Sunday, April 14, 2013

Wedding Dress Saga - in Hindsight


Since I only get married once (I hope), I think it's OK for me to recap the crazy journey that was to find a wedding dress!!! I really dislike German wedding dresses. I think most of them are over the top, unfortunately. Most of the dresses I tried on just overwhelmed me in appearance. I felt like a girl swimming in an ocean of overly heavy fabric and overdone details.

This was one that I liked, if I would have gotten married in a colder climate. My high school best friend loved this one! I liked the sense of movement in the fabric pattern, but I didn't like the fact that I'd have to wear a frame underneath in order to hold up the poofy shape.


Once I started looking at shorter dresses, this was the favorite one that my girls had sent me. It's simple and beautiful (with the gloves) and the cut looks like one of my existing dresses. I thought quite hard about getting a dress like this made from scratch, and even investigated costs associated with this. But, I was a little concerned that since I wasn't planning to wear a veil on the (windy) beach, that the rest of the dress would be overly casual.

Then when I found this dress, I liked it right away. There's something about the simple elegance of the dress that I loved. The cocktail style made me feel like I could walk through a party and play hostess without being bogged down by layers of fabric. But, I didn't love that the left breast was not covered in the same material as the rest of the dress. (It was of a bra material. Why?! German wedding fashion is so weird.) I also didn't cry like the girls in Say Yes to the Dress when they found their favorite dresses.

Unfortunately, when I went back to the store a month later, this dress was already sold. I bought one that was the same style, but 4 or 5 sizes too large. They had to rip it apart, re-make the whole thing to fit me, and also hand-make crinkled fabric in order to cover the left breast to match the rest of the dress.

I also liked the idea of mixing and matching short and long dresses, so I sent them this picture to ask them to make this detachable train for me from scratch. I wanted a detachable train for functionality and -- so that just in case I hated it in the end, I could still take it off.

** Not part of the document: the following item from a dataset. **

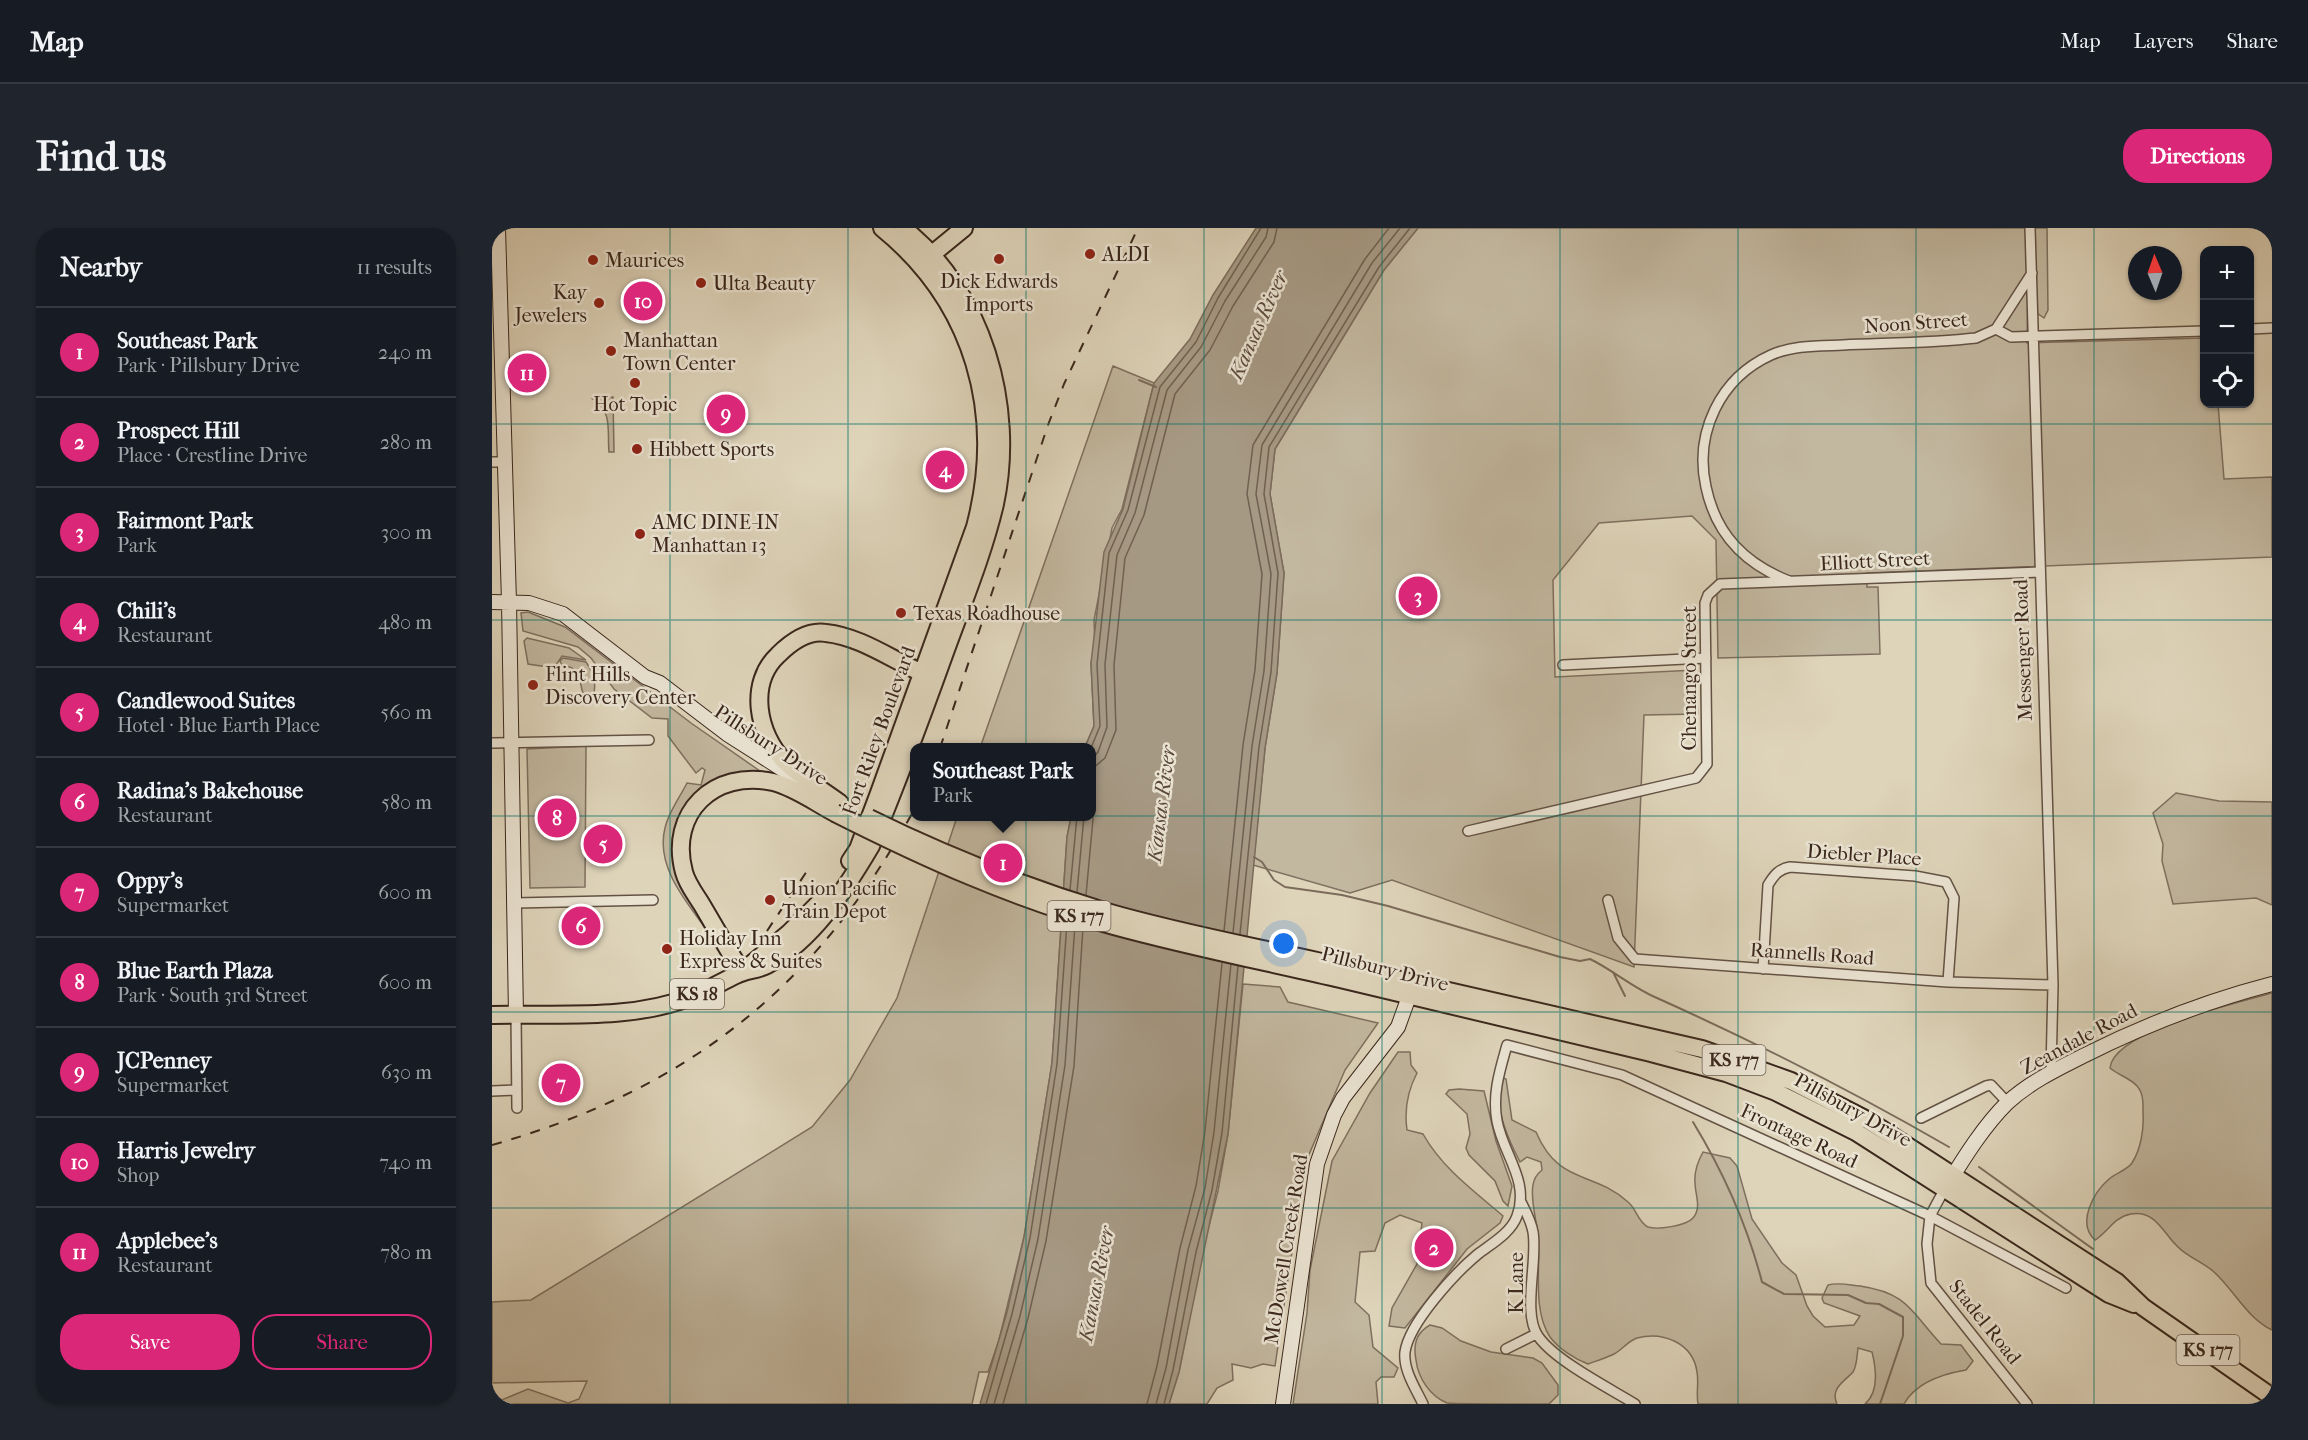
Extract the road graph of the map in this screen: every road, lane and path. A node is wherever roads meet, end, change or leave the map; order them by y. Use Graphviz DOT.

When I picked up my finished dress (which costed only 500 Euros even including all the alterations), I was in love. (A few fittings had to occur, remember? It was too small after they resized it, and so they had to resize it again a couple of times.) I was thrilled by how fabulous my seamstress was; you literally couldn't tell that part of the crinkle on the dress was made by hand. I bought a hair accessory to match the modernness of my dress, and a single-pearl necklace to match its simplicity.



Then, because of all the health- and job-search related stress, I lost weight. I don't have a scale at home, but I estimate that I must have lost between 5 and 10 pounds from pure stress. So, I had to bring the dress back, etc etc. get it altered again so that it didn't look like a borrowed dress. In the end, it was such a relief that everything still worked out!! (Reposting final picture from an earlier post... Once I get the professional photos, maybe I'll post an update.) So, whew. If you're a bride-to-be, good luck!!! I hope you can get through the whole process with fewer fittings than me. I estimate that in all, I had to have about 8 or 9 fittings, which is well above the average for a bride-to-be and is a lot for a gal who goes shopping maybe twice or three times a year and who tends to shop like a man (in and out in 45 minutes with a lot of things purchased... Geoff shops way slower than me!).